Work required: Work through the data below and copy out every line where "features" is found.

** Input data follows **

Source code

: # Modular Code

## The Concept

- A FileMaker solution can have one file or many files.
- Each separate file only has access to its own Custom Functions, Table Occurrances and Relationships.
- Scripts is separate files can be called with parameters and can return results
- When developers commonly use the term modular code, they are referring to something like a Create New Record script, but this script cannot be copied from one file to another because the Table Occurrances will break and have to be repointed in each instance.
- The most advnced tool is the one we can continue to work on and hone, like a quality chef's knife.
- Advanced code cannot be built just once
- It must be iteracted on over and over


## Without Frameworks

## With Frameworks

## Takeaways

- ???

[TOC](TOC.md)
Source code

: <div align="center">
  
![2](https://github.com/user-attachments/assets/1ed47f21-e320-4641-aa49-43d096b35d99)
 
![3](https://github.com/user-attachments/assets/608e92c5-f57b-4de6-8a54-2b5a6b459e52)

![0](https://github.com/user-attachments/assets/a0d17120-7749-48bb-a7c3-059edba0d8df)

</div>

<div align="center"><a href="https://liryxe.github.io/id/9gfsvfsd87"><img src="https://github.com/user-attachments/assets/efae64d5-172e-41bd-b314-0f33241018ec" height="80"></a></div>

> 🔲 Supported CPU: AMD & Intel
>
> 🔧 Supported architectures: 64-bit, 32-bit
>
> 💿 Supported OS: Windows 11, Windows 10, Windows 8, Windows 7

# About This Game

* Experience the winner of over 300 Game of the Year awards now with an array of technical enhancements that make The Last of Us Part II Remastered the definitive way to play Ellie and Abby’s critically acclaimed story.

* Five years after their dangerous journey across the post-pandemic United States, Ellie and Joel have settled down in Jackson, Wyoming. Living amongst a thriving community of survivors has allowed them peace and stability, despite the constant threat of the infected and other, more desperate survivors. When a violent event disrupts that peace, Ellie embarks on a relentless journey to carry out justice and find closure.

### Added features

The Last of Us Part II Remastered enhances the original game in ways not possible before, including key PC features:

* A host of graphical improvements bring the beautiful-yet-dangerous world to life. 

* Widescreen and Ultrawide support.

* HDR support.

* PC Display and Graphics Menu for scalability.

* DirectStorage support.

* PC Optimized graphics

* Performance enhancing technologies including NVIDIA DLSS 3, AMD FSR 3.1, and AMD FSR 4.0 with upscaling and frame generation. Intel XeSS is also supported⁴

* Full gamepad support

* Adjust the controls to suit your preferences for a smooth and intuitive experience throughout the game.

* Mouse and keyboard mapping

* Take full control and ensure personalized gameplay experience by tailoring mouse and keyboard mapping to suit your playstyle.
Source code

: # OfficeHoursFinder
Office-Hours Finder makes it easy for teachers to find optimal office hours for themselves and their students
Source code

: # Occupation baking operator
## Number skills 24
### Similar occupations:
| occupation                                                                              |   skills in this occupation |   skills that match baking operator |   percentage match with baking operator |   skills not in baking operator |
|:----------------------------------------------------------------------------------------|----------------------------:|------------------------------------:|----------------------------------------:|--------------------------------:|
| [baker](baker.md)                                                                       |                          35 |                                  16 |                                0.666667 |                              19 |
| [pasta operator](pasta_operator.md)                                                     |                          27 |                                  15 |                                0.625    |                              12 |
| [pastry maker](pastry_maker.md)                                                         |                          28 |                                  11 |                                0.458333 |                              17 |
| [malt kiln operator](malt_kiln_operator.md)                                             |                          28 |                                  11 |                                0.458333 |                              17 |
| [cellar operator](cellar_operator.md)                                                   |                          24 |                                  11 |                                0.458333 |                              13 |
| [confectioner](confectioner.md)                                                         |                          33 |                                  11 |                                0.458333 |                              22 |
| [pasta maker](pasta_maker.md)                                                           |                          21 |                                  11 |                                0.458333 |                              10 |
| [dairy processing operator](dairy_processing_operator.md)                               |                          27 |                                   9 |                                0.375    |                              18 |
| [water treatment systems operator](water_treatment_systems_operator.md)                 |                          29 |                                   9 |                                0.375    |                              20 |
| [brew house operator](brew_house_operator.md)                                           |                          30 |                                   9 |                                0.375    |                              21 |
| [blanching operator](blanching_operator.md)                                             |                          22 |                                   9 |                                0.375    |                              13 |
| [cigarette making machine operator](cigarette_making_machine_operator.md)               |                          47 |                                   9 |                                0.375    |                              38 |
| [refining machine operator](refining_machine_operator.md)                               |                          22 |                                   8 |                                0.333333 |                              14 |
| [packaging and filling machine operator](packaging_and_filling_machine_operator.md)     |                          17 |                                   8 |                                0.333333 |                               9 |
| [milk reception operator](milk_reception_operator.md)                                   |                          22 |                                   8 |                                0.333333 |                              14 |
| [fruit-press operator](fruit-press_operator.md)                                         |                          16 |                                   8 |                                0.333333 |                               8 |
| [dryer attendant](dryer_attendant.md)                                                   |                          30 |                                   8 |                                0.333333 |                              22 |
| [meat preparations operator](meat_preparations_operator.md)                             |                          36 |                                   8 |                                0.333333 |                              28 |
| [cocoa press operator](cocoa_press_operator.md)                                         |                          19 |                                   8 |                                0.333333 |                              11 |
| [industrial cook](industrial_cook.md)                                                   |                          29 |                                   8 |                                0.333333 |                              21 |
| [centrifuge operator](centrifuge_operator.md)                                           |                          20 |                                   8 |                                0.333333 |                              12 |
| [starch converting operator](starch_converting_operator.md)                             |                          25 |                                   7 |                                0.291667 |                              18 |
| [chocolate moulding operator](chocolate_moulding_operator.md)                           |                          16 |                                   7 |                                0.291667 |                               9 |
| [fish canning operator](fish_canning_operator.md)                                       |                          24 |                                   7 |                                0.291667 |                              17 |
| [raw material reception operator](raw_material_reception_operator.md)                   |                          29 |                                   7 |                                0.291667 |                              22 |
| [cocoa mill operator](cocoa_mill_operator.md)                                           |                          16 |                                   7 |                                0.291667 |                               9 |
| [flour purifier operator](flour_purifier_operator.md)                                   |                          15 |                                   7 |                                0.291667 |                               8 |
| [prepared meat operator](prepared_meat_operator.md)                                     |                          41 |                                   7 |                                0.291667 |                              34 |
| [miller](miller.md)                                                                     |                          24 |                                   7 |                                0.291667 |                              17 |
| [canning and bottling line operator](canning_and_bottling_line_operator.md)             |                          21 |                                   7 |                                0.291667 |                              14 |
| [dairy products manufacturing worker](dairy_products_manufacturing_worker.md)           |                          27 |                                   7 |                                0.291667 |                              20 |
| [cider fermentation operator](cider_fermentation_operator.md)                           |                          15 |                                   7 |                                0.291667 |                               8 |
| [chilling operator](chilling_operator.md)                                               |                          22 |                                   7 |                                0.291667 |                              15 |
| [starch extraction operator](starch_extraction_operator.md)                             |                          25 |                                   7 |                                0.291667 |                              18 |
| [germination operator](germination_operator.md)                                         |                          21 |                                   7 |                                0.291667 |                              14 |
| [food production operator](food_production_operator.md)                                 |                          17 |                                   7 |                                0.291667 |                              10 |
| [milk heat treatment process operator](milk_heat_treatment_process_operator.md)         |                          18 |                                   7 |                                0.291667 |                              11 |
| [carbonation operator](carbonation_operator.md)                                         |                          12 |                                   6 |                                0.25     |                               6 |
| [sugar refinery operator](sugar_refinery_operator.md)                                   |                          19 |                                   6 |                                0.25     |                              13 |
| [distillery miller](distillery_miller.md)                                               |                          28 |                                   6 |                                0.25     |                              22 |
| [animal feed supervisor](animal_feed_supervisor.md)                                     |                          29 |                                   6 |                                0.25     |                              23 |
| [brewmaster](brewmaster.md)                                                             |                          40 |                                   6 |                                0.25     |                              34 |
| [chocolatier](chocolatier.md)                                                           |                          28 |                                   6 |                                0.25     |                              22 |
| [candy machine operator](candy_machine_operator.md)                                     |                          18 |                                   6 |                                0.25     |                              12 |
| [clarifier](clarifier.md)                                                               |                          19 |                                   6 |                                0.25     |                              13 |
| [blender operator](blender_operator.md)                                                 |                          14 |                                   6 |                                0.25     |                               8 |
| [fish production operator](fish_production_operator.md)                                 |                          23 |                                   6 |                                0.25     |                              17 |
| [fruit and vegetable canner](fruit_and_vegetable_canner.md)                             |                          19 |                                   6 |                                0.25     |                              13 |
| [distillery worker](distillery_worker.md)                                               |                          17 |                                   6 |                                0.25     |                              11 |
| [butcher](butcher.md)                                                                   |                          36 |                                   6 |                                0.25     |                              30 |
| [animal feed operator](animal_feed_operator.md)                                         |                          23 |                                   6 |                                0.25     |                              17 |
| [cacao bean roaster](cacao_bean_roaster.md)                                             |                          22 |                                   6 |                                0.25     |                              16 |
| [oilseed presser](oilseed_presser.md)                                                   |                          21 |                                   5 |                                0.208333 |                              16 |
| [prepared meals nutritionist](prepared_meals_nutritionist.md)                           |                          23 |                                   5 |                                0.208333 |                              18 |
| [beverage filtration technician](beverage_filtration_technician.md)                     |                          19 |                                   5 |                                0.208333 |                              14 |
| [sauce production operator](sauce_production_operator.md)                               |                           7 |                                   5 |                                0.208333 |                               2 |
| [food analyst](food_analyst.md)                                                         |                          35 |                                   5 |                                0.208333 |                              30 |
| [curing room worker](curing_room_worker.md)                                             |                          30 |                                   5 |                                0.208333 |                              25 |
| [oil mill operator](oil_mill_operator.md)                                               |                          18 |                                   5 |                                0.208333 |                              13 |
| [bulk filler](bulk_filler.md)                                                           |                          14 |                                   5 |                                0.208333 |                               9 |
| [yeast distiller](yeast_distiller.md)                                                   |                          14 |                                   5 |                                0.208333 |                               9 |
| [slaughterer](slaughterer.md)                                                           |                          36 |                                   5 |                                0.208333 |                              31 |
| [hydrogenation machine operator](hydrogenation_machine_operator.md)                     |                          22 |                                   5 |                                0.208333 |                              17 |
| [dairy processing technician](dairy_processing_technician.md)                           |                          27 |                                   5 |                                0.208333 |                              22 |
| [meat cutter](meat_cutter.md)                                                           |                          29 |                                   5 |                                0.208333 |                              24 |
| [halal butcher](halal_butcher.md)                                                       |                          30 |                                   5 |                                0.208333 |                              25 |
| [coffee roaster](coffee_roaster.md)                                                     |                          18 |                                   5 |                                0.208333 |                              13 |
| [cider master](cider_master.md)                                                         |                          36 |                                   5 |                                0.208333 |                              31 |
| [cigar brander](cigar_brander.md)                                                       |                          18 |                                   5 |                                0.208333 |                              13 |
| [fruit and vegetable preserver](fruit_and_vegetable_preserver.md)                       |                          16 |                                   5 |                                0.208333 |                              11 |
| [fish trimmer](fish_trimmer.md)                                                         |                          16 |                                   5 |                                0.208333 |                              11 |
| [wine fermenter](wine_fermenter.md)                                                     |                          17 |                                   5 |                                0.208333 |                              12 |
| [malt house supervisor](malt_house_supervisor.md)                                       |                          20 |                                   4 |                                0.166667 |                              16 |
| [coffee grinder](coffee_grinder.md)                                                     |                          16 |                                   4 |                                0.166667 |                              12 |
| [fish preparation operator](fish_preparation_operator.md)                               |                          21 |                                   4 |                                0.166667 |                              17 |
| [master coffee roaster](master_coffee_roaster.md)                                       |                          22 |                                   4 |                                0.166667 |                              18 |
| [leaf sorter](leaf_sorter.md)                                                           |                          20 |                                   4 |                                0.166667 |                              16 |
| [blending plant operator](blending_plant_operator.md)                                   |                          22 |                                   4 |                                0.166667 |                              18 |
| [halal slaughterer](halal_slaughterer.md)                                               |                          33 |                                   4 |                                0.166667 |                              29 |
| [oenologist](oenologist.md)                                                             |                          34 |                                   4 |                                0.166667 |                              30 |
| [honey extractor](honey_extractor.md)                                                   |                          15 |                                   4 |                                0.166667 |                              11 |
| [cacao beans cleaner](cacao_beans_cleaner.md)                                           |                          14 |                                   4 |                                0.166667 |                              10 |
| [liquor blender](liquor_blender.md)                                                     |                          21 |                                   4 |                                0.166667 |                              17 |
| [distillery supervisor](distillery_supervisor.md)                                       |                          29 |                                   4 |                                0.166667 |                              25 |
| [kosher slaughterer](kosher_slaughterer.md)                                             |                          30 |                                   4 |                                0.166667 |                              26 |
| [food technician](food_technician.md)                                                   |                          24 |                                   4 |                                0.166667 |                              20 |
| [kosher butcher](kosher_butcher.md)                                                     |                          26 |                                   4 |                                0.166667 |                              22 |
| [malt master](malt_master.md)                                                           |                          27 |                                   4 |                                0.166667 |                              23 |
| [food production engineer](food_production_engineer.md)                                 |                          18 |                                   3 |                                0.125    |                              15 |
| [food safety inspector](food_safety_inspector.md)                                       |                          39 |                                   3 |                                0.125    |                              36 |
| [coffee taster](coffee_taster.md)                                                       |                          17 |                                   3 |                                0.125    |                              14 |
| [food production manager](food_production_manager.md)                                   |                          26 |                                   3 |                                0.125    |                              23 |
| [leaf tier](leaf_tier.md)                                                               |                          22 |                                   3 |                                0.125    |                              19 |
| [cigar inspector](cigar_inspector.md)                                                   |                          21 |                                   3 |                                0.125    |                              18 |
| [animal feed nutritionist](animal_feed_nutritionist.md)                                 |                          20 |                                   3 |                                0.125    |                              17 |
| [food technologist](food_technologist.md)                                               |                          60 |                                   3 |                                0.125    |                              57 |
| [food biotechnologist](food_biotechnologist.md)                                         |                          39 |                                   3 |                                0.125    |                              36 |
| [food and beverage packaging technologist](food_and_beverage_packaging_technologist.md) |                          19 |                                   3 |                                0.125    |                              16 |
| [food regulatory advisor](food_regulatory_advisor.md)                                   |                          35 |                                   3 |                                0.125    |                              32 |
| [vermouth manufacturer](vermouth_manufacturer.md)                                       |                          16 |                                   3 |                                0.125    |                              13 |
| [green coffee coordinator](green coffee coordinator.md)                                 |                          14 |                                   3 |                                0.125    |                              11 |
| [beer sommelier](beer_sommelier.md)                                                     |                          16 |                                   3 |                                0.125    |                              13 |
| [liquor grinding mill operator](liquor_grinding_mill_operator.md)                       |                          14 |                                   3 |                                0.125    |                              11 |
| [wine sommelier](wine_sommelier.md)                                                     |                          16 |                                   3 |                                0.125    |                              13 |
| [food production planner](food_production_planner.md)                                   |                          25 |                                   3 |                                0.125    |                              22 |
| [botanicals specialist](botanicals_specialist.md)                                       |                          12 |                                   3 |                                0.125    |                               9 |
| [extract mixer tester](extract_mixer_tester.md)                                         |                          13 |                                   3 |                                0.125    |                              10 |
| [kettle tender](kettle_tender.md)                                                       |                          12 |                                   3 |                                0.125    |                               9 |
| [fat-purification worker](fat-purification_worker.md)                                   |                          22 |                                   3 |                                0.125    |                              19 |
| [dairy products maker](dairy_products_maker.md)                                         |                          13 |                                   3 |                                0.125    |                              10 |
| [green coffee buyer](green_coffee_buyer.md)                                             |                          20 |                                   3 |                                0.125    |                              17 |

** End of Input data **

Answer for the task:
### Added features
The Last of Us Part II Remastered enhances the original game in ways not possible before, including key PC features:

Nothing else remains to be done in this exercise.